The individual ligaments are typically relatively long and slender with minimum sectional area to provide a temporary reinforcement in the ceramic core at the expense of the loss of supporting metal in the final turbine blade. After casting, the ligaments form a small flow channel between the dovetail inlet and the corresponding leg of the serpentine circuit, and a small metal ball is commonly brazed therein to block that undesirable flow communication in the final turbine blade.
The voids created by the core ligaments therefore interrupt the mechanical continuity and strength of the turbine blade typically in its shank region between the dovetail lobes and blade platform. This loss in supporting material in the final blade is a necessary compromise between reducing blade strength and increasing the strength of the fragile ceramic core to increase the yield thereof in the casting process for reducing manufacturing cost of the blades.

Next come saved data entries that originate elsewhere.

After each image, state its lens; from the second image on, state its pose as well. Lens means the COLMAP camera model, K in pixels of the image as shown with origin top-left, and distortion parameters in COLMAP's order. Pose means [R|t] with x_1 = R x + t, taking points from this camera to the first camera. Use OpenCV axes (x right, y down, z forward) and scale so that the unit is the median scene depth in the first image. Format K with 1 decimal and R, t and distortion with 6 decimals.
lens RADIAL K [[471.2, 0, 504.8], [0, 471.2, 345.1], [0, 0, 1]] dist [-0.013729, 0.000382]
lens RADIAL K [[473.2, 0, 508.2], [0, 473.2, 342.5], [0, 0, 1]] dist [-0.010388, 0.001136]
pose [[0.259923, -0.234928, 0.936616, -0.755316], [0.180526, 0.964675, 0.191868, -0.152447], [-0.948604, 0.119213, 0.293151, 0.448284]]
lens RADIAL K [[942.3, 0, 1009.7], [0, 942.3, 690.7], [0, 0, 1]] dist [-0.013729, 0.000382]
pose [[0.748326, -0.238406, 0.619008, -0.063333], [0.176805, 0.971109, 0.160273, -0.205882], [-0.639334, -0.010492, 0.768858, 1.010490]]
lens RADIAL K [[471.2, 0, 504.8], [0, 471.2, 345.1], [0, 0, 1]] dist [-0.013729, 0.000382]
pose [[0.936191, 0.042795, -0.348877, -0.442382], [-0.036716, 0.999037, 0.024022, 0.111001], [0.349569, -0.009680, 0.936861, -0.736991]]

Yet further complicating the design of turbine blades is the ever increasing complexity of the internal cooling circuits, and the number of individual radial cooling channels therein, which correspondingly require even thinner and more slender ceramic legs in the ceramic core. In one advanced turbine blade undergoing study, the numerous slender ceramic legs are additionally strengthened by using slender core ligaments, but those slender ligaments are themselves subject to breakage, which also renders the ceramic core unusable.
Accordingly, it is desired to provide an improved ceramic core for a turbine rotor blade having slender internal cooling channels therein.